This rule requires three additional options:

spike_height: The ratio of number of events in the last timeframe to the previous timeframe that when hit will trigger an alert.

spike_type: Either ‘up’, ‘down’ or ‘both’. ‘Up’ meaning the rule will only match when the number of events is spike_height times higher. ‘Down’ meaning the reference number is spike_height higher than the current number. ‘Both’ will match either.

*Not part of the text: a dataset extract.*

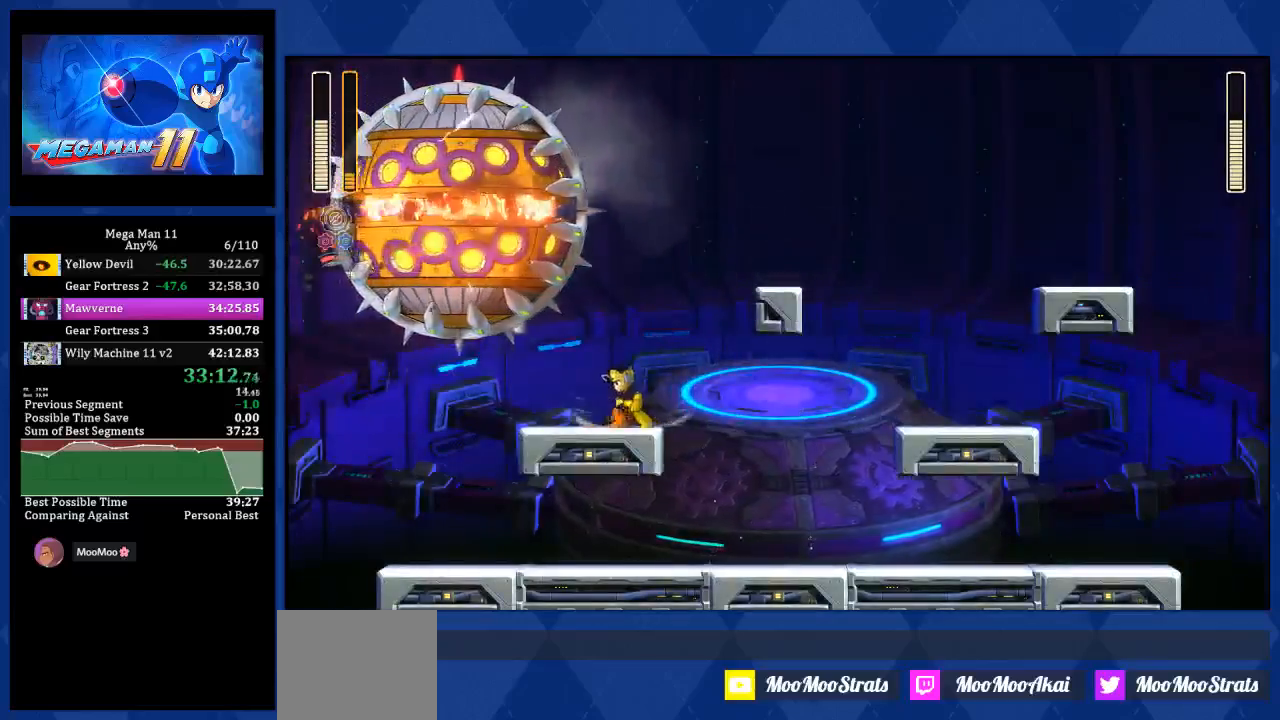
{"dt_ms": 500, "buttons": ["DPAD_UP", "DPAD_RIGHT"], "left_stick": "center", "right_stick": "center", "events": [[33, "right_stick", "right"], [167, "right_stick", "center"], [483, "DPAD_LEFT", "up"], [500, "DPAD_RIGHT", "down"], [500, "DPAD_UP", "down"]]}
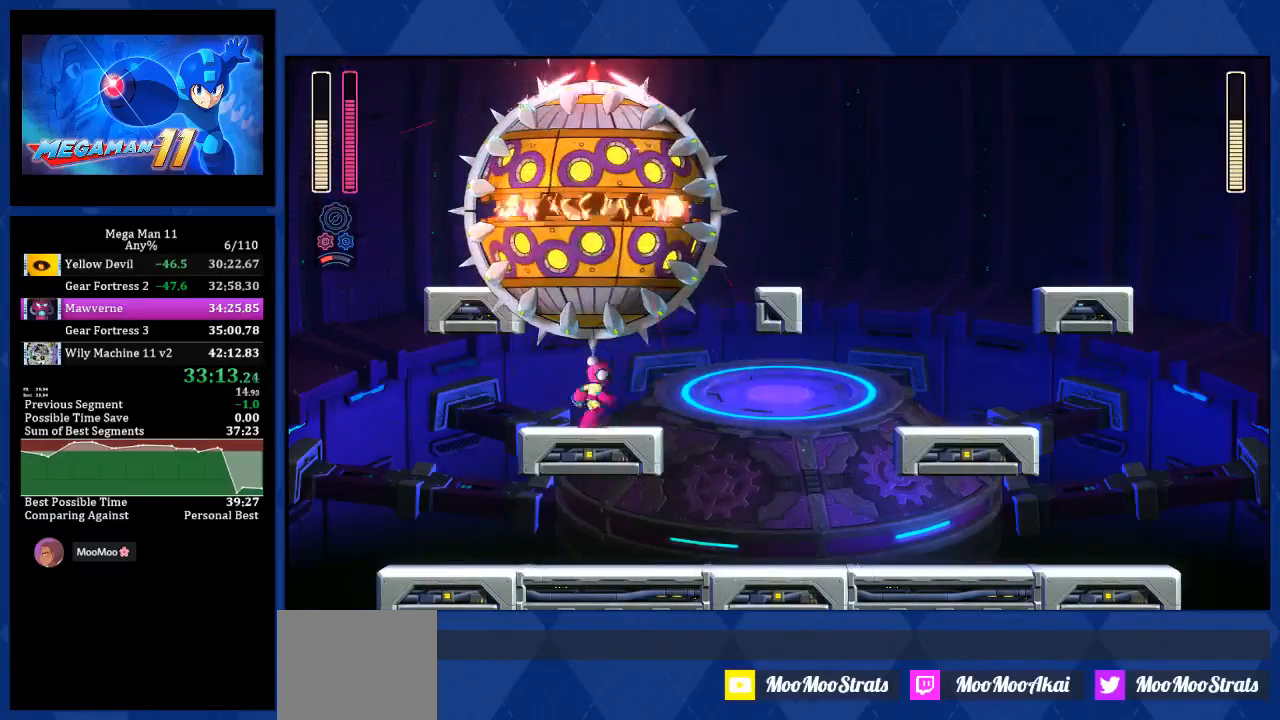
{"dt_ms": 500, "buttons": ["DPAD_LEFT"], "left_stick": "center", "right_stick": "center", "events": [[67, "R1", "down"], [167, "DPAD_RIGHT", "up"], [183, "R1", "up"], [200, "DPAD_UP", "up"], [417, "DPAD_LEFT", "down"]]}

timeframe: The rule will average out the rate of events over this time period. For example, hours: 1 means that the ‘current’ window will span from present to one hour ago, and the ‘reference’ window will span from one hour ago to two hours ago. The rule will not be active until the time elapsed from the first event is at least two timeframes. This is to prevent an alert being triggered before a baseline rate has been established. This can be overridden using alert_on_new_data.

Optional:

field_value: When set, uses the value of the field in the document and not the number of matching documents. This is useful to monitor for example a temperature sensor and raise an alarm if the temperature grows too fast. Note that the means of the field on the reference and current windows are used to determine if the spike_height value is reached. Note also that the threshold parameters are ignored in this smode.

threshold_ref: The minimum number of events that must exist in the reference window for an alert to trigger. For example, if spike_height: 3 and threshold_ref: 10, then the ‘reference’ window must contain at least 10 events and the ‘current’ window at least three times that for an alert to be triggered.

threshold_cur: The minimum number of events that must exist in the current window for an alert to trigger. For example, if spike_height: 3 and threshold_cur: 60, then an alert will occur if the current window has more than 60 events and the reference window has less than a third as many.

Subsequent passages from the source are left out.